Рембрандт-гравер – явление, не имеющее аналогов в истории искусства. Развитая им техника гравирования оказалась столь сложной, что, за редчайшими исключениями, попытки последователей, учеников и имитаторов повторить его приемы заканчивались провалом. Именно для этого художника техника офорта оказалась наиболее адекватной тому, что он хотел получить на листе бумаги. А хотел он почти невозможного – создать на бумаге мир, способный поспорить с миром его же живописи. Как и в живописи, главным в офортах Рембрандта был свет. Ему подчинены линии и техника, ради него эксперименты, многие из которых долгое время принимались за следы неаккуратности или забывчивости мастера. Но каждое движение гравера здесь было отточено и продумано. Именно поэтому «пробные» отпечатки с досок, которые его предшественниками браковались, у Рембрандта получают статус самостоятельных произведений. Последовательность таких отпечатков с авторскими изменениями исчисляется «состояниями» (у Рембрандта их число доходит до двенадцати). Увидеть их рядом – это не столько возможность заглянуть на «кухню» художника, сколько способ стать очевидцем феерической артистической игры, в которой порой один только выбеленный луч в кромешной черноте штриха способен произвести эффект разорвавшейся бомбы. И создать новый шедевр.
По подбору офортов и их «состояний» собрание Ровинского – одно из самых полных в мире (968 гравюр Рембрандта и его школы).

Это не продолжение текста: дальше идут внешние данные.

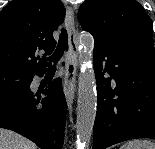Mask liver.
Masks as SVG:
<instances>
[{
  "mask_svg": "<svg viewBox=\"0 0 155 149\" xmlns=\"http://www.w3.org/2000/svg\"><path fill=\"white\" fill-rule=\"evenodd\" d=\"M0 149H36V145L13 131L0 128Z\"/></svg>",
  "mask_w": 155,
  "mask_h": 149,
  "instance_id": "liver-1",
  "label": "liver"
}]
</instances>
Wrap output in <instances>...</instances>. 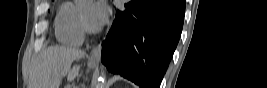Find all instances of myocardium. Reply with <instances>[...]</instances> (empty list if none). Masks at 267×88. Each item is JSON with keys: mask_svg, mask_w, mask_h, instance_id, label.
<instances>
[{"mask_svg": "<svg viewBox=\"0 0 267 88\" xmlns=\"http://www.w3.org/2000/svg\"><path fill=\"white\" fill-rule=\"evenodd\" d=\"M79 20H80V24L83 27V29H85L87 32L89 33H95L98 30L92 26H90L88 24V22L86 21V19L84 18V15L82 13V10L79 11Z\"/></svg>", "mask_w": 267, "mask_h": 88, "instance_id": "myocardium-1", "label": "myocardium"}]
</instances>
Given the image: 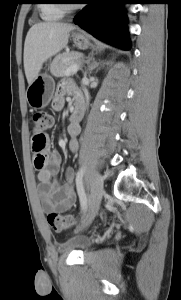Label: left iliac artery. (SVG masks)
Here are the masks:
<instances>
[{
	"label": "left iliac artery",
	"instance_id": "1",
	"mask_svg": "<svg viewBox=\"0 0 181 300\" xmlns=\"http://www.w3.org/2000/svg\"><path fill=\"white\" fill-rule=\"evenodd\" d=\"M86 171V167L82 166L76 175V189L80 199V205L82 211H85L87 208V195L85 193L84 185H83V176Z\"/></svg>",
	"mask_w": 181,
	"mask_h": 300
}]
</instances>
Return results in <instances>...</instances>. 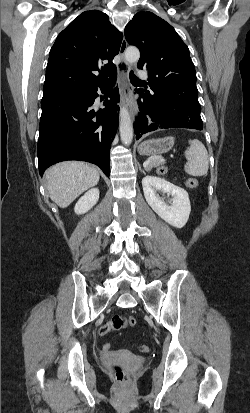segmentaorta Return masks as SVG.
I'll list each match as a JSON object with an SVG mask.
<instances>
[{"instance_id":"obj_1","label":"aorta","mask_w":250,"mask_h":413,"mask_svg":"<svg viewBox=\"0 0 250 413\" xmlns=\"http://www.w3.org/2000/svg\"><path fill=\"white\" fill-rule=\"evenodd\" d=\"M140 52L135 47H128L125 51V60L127 63L132 64L139 60ZM119 130L121 141L125 145H129L133 139V125L130 114L125 107L120 109L119 116Z\"/></svg>"}]
</instances>
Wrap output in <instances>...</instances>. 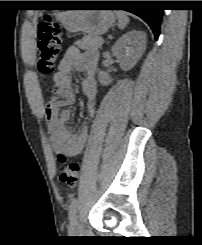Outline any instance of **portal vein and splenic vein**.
Masks as SVG:
<instances>
[{
  "instance_id": "18ae733b",
  "label": "portal vein and splenic vein",
  "mask_w": 202,
  "mask_h": 245,
  "mask_svg": "<svg viewBox=\"0 0 202 245\" xmlns=\"http://www.w3.org/2000/svg\"><path fill=\"white\" fill-rule=\"evenodd\" d=\"M101 41H102V43H104V39L103 38H101Z\"/></svg>"
}]
</instances>
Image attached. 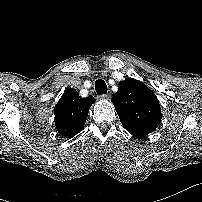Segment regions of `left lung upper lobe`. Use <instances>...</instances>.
Returning a JSON list of instances; mask_svg holds the SVG:
<instances>
[{"label":"left lung upper lobe","instance_id":"obj_1","mask_svg":"<svg viewBox=\"0 0 202 202\" xmlns=\"http://www.w3.org/2000/svg\"><path fill=\"white\" fill-rule=\"evenodd\" d=\"M111 101L122 125L134 137L147 136L162 119L157 97L139 80L129 78L121 81Z\"/></svg>","mask_w":202,"mask_h":202}]
</instances>
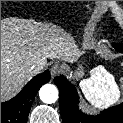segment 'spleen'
<instances>
[{"mask_svg": "<svg viewBox=\"0 0 123 123\" xmlns=\"http://www.w3.org/2000/svg\"><path fill=\"white\" fill-rule=\"evenodd\" d=\"M80 88L85 98L98 108L113 105L121 95L114 76L103 66L96 67L91 77L83 79Z\"/></svg>", "mask_w": 123, "mask_h": 123, "instance_id": "spleen-1", "label": "spleen"}]
</instances>
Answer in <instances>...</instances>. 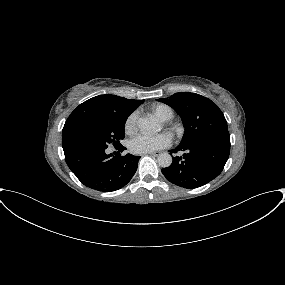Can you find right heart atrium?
Listing matches in <instances>:
<instances>
[{"label": "right heart atrium", "mask_w": 285, "mask_h": 285, "mask_svg": "<svg viewBox=\"0 0 285 285\" xmlns=\"http://www.w3.org/2000/svg\"><path fill=\"white\" fill-rule=\"evenodd\" d=\"M137 121H138V113L133 112L131 113L125 123V130L128 133H132L137 128Z\"/></svg>", "instance_id": "right-heart-atrium-1"}]
</instances>
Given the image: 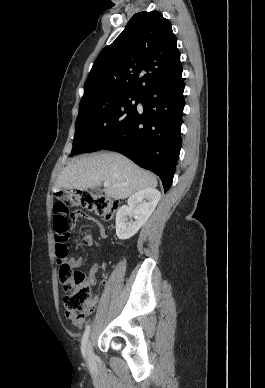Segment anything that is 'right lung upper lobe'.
<instances>
[{"mask_svg": "<svg viewBox=\"0 0 265 388\" xmlns=\"http://www.w3.org/2000/svg\"><path fill=\"white\" fill-rule=\"evenodd\" d=\"M177 38L158 11L136 13L123 32L95 60L84 97L104 90L141 95L182 74Z\"/></svg>", "mask_w": 265, "mask_h": 388, "instance_id": "cb5924a9", "label": "right lung upper lobe"}]
</instances>
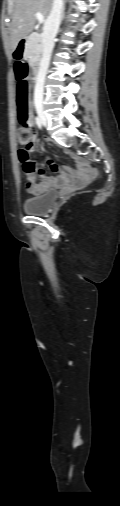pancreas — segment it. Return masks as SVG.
Instances as JSON below:
<instances>
[{
	"label": "pancreas",
	"mask_w": 120,
	"mask_h": 506,
	"mask_svg": "<svg viewBox=\"0 0 120 506\" xmlns=\"http://www.w3.org/2000/svg\"><path fill=\"white\" fill-rule=\"evenodd\" d=\"M43 51L42 37L37 33H32L28 38L25 47L24 57L31 63H35L40 60Z\"/></svg>",
	"instance_id": "1"
}]
</instances>
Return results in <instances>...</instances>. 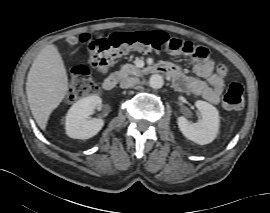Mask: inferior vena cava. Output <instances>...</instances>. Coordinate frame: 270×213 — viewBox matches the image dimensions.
Returning <instances> with one entry per match:
<instances>
[{"instance_id": "1", "label": "inferior vena cava", "mask_w": 270, "mask_h": 213, "mask_svg": "<svg viewBox=\"0 0 270 213\" xmlns=\"http://www.w3.org/2000/svg\"><path fill=\"white\" fill-rule=\"evenodd\" d=\"M139 83V78H136V77H126V78H123L120 82V87L125 89V88H129V87H132L136 84Z\"/></svg>"}]
</instances>
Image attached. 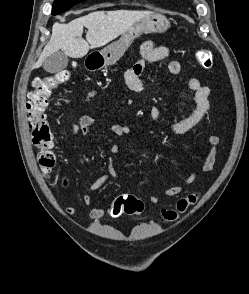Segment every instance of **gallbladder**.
<instances>
[{
	"label": "gallbladder",
	"instance_id": "gallbladder-1",
	"mask_svg": "<svg viewBox=\"0 0 249 294\" xmlns=\"http://www.w3.org/2000/svg\"><path fill=\"white\" fill-rule=\"evenodd\" d=\"M68 61V56L64 52L57 51L43 61V68L46 72L58 73L67 67Z\"/></svg>",
	"mask_w": 249,
	"mask_h": 294
}]
</instances>
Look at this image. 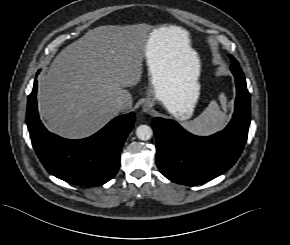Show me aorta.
I'll use <instances>...</instances> for the list:
<instances>
[{
	"label": "aorta",
	"mask_w": 290,
	"mask_h": 245,
	"mask_svg": "<svg viewBox=\"0 0 290 245\" xmlns=\"http://www.w3.org/2000/svg\"><path fill=\"white\" fill-rule=\"evenodd\" d=\"M136 135H137L138 139H140L142 141H147L152 137L153 130L148 125H140L136 129Z\"/></svg>",
	"instance_id": "aorta-1"
}]
</instances>
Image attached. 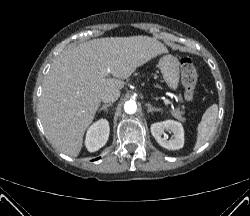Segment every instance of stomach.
<instances>
[{
	"mask_svg": "<svg viewBox=\"0 0 250 216\" xmlns=\"http://www.w3.org/2000/svg\"><path fill=\"white\" fill-rule=\"evenodd\" d=\"M158 66L168 87L177 90L180 81L178 59L172 55H165L160 59Z\"/></svg>",
	"mask_w": 250,
	"mask_h": 216,
	"instance_id": "0dacf381",
	"label": "stomach"
}]
</instances>
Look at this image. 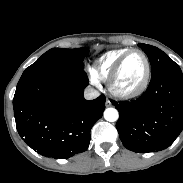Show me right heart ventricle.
<instances>
[{
    "label": "right heart ventricle",
    "mask_w": 183,
    "mask_h": 183,
    "mask_svg": "<svg viewBox=\"0 0 183 183\" xmlns=\"http://www.w3.org/2000/svg\"><path fill=\"white\" fill-rule=\"evenodd\" d=\"M128 49H116L108 51L98 57L92 67V75L95 78L107 79L115 63Z\"/></svg>",
    "instance_id": "1"
}]
</instances>
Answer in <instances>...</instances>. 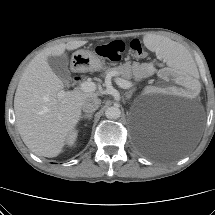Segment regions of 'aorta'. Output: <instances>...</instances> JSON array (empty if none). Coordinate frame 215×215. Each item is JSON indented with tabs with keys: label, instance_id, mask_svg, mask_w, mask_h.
<instances>
[{
	"label": "aorta",
	"instance_id": "762f6f07",
	"mask_svg": "<svg viewBox=\"0 0 215 215\" xmlns=\"http://www.w3.org/2000/svg\"><path fill=\"white\" fill-rule=\"evenodd\" d=\"M108 119H118L121 116V110L117 106L108 107L105 111Z\"/></svg>",
	"mask_w": 215,
	"mask_h": 215
}]
</instances>
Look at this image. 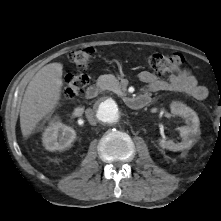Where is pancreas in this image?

Оно много говорит о Рембрандте и немало – о собирателе. Дмитрий Александрович Ровинский (1824–1895) – юрист, один из инициаторов российской судебной реформы. Его собрание насчитывало около 100 тысяч русских и западноевропейских гравюр. Однако восторгами владельца сокровищ дело не обошлось – как и в судебном деле, Ровинский и здесь верил в порядок. Создание отечественной науки об искусстве он начал с написания истории иконописи и гравирования, а также каталогов русского лубка и офортов Рембрандта. В собирании русской гравюры он видел свой гражданский долг. В погоне за офортами Рембрандта было удовольствие, азарт и желание поймать то, что ставит этого гравера выше всех остальных. Его каталог офортов Рембрандта – строгая классификация, в которой особое внимание уделяется определению «состояний» офорта. Но вступление к нему – это еще и очень личный текст, взгляд на художника, в значительной степени окрашенный национальными мифами. Во многом благодаря Ровинскому и влиявшему на него пламенному Владимиру Стасову «русский Рембрандт» считывался их современниками как предтеча передвижников, художник социального гнева и протеста.